You will have to configure the DNS separately on every client individually, or you can run the command below to edit the config file for the wg0 interface:
sudo nano /etc/wireguard/wg0.conf
Problems and Troubleshooting
This section highlights issues encountered during the project and the steps taken to resolve them:
- Problem 1:
The Wireguard Server** we installed on the Raspberry Pi using Pi-VPN can sometimes be a little buggy upon the first installation. However, Pi-VPN does include a bash script that debugs common issues with the Raspberry Pi peer. On your Putty SSH client, un the command below if you encounter issues:
pivpn -d
** According to the whitepaper, Wireguard does not officially designate a server/client. There is, however, the initiator, and the responder. Both devices in a tunnel are peers. - Problem 2:
Wireguard desktop client loops: A few years ago, I ran in to this problem out of the blue on my Windows devices. After looking at Reddit and the Wireguard logs, I found that the problem was that Windows enables "forwarding" on the IPv4 interfaces after system updates. The issue occurs when the Wireguard tunnel is activated on Windows, and forwarding is enabled. The solution I found are the following commands within a PowerShell window with admin privileges:
netsh interface ipv4 => (I wrote them separately in the photo below)
show interfaces => Identify your Ethernet or Wi-Fi interface by name or by number.
set interface [interface name/number] forwarding=disabled
Now, here's something I noticed when doing a very risky packet capture (pcap) on the Wireguard virtual interface:
There appears to be a routing loop. The packet lengths get bigger and bigger (+64 bytes each time), and eventually they start segmenting.
The source as destination addresses also changed from the otherwise expected Wireguard Tunnel range for your network (something like 10.5.3.0/24), to your device's LAN IP, and home network's public IP, respectively.

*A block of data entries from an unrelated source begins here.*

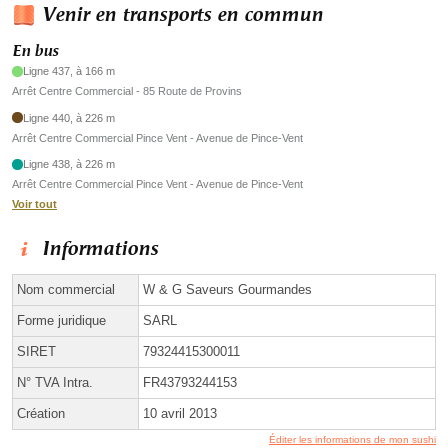
Venir en transports en commun
En bus
Ligne 437, à 166 m
Arrêt Centre Commercial - 85 Route de Provins
Ligne 440, à 226 m
Arrêt Centre Commercial Pince Vent - Avenue de Pince-Vent
Ligne 438, à 226 m
Arrêt Centre Commercial Pince Vent - Avenue de Pince-Vent
Voir tout
Informations
Nom commercial
W & G Saveurs Gourmandes
Forme juridique
SARL
SIRET
79324415300011
N° TVA Intra.
FR43793244153
Création
10 avril 2013
Éditer les informations de mon sushi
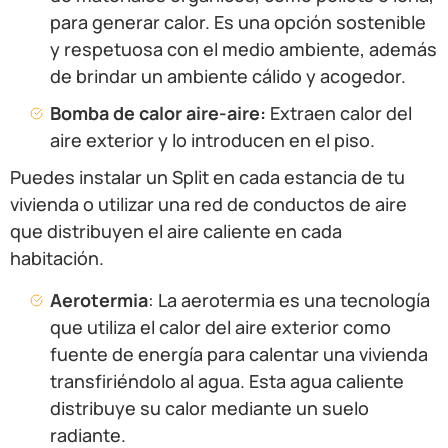
para generar calor. Es una opción sostenible
y respetuosa con el medio ambiente, además
de brindar un ambiente cálido y acogedor.
Bomba de calor aire-aire:
Extraen calor del
aire exterior y lo introducen en el piso.
Puedes instalar un Split en cada estancia de tu
vivienda o utilizar una red de conductos de aire
que distribuyen el aire caliente en cada
habitación.
Aerotermia
: La aerotermia es una tecnología
que utiliza el calor del aire exterior como
fuente de energía para calentar una vivienda
transfiriéndolo al agua. Esta agua caliente
distribuye su calor mediante un suelo
radiante.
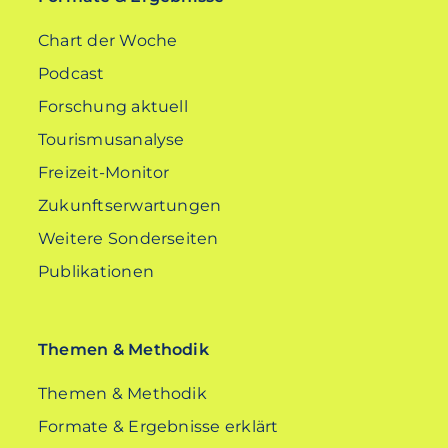
Chart der Woche
Podcast
Forschung aktuell
Tourismusanalyse
Freizeit-Monitor
Zukunftserwartungen
Weitere Sonderseiten
Publikationen
Themen & Methodik
Themen & Methodik
Formate & Ergebnisse erklärt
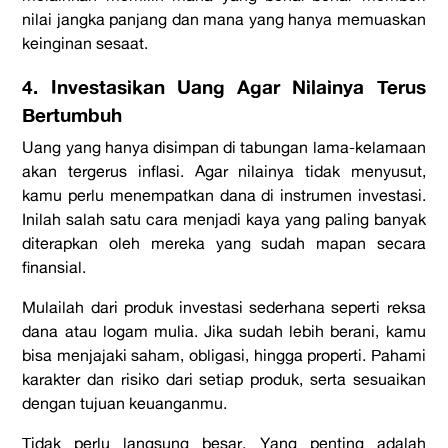
nilai jangka panjang dan mana yang hanya memuaskan
keinginan sesaat.
4. Investasikan Uang Agar Nilainya Terus
Bertumbuh
Uang yang hanya disimpan di tabungan lama-kelamaan
akan tergerus inflasi. Agar nilainya tidak menyusut,
kamu perlu menempatkan dana di instrumen investasi.
Inilah salah satu
cara menjadi kaya
yang paling banyak
diterapkan oleh mereka yang sudah mapan secara
finansial.
Mulailah dari produk investasi sederhana seperti reksa
dana atau logam mulia. Jika sudah lebih berani, kamu
bisa menjajaki saham, obligasi, hingga properti. Pahami
karakter dan risiko dari setiap produk, serta sesuaikan
dengan tujuan keuanganmu.
Tidak perlu langsung besar. Yang penting adalah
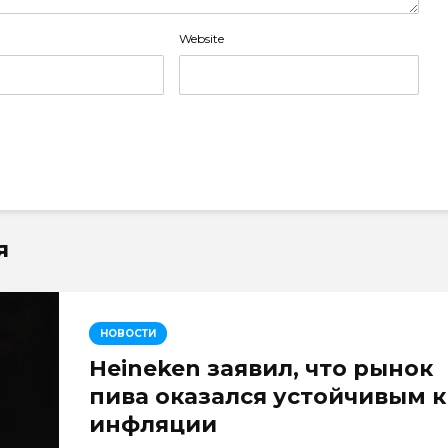
Website
я
НОВОСТИ
Heineken заявил, что рынок
пива оказался устойчивым к
инфляции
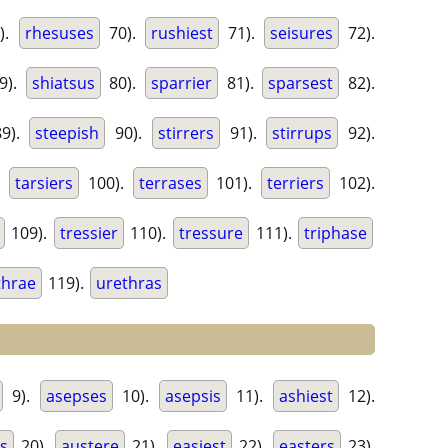
).
rhesuses
70).
rushiest
71).
seisures
72).
9).
shiatsus
80).
sparrier
81).
sparsest
82).
9).
steepish
90).
stirrers
91).
stirrups
92).
.
tarsiers
100).
terrases
101).
terriers
102).
109).
tressier
110).
tressure
111).
triphase
thrae
119).
urethras
9).
asepses
10).
asepsis
11).
ashiest
12).
ts
20).
austere
21).
easiest
22).
easters
23).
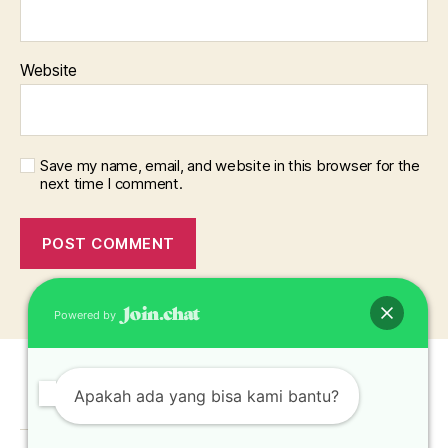
Website
Save my name, email, and website in this browser for the
next time I comment.
Powered by
Apakah ada yang bisa kami bantu?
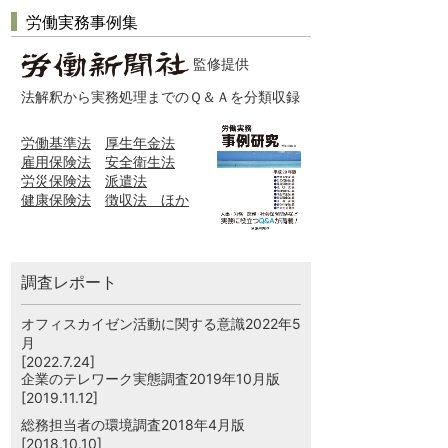
労働実務事例集
監修提供
法解釈から実務処理までのＱ＆Ａを分類収録
労働基準法
厚生年金法
雇用保険法
安全衛生法
労災保険法
派遣法
健康保険法
徴収法 ほか
調査レポート
オフィスカイゼン活動に関する意識2022年5
月
[2022.7.24]
企業のテレワーク実態調査2019年10月版
[2019.11.12]
総務担当者の環境調査2018年4月版
[2018.10.10]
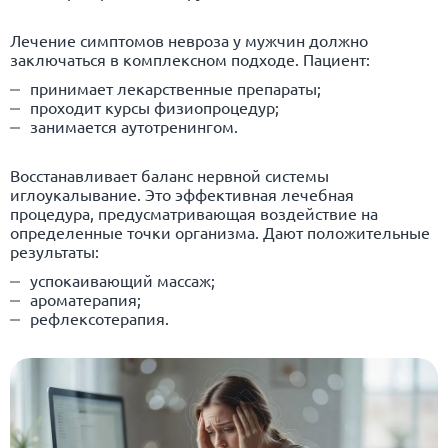
Лечение симптомов невроза у мужчин должно
заключаться в комплексном подходе. Пациент:
принимает лекарственные препараты;
проходит курсы физиопроцедур;
занимается аутотренингом.
Восстанавливает баланс нервной системы
иглоукалывание. Это эффективная лечебная
процедура, предусматривающая воздействие на
определенные точки организма. Дают положительные
результаты:
успокаивающий массаж;
ароматерапия;
рефлексотерапия.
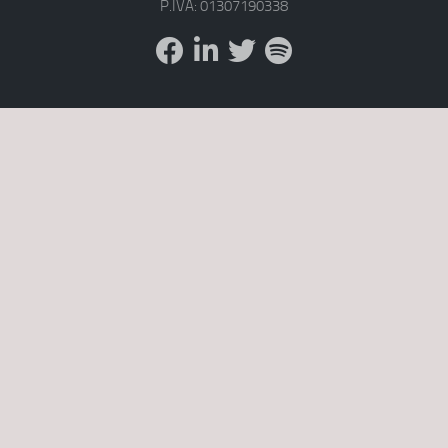
P.IVA: 01307190338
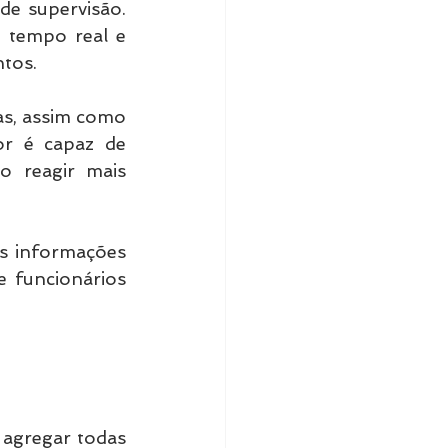
e supervisão. 
 tempo real e 
tos.
s, assim como 
r é capaz de 
 reagir mais 
s informações 
 funcionários 
 agregar todas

Finally, look at the number of packets sent and the number dropped at the bottom right. That occurred in less than 3 seconds. Had I continued, my computer would have frozen then restarted! (a third time!)
Again, the technical whitepaper had some good material on this. Read the section about Forwarding Information Base (FIB) Route Lookups. With forwarding enabled, the local, typical IP Routing Table does not appear to make an exclusion / exception for forwarding all traffic (0.0.0.0/0) over to the Wiregurad (wg0) interface when the WG tunnel is enabled.
The routing exclusion being that the traffic destined for the other peer, your Raspberry Pi, accessed through your public IP:PORT combination.
So, traffic keeps going back to the wg0 interface instead of going out to the Internet, encrypting and encapsulating over and over. Very resource intensive!
Conclusion
There you have it, you can now connect back to your home network securely using the Wireguard VPN. Your network is a litte more private and less disturbed from unncessary DNS queries. This also makes your network a little faster since less traffic (DNS particularly) goes out to the Internet.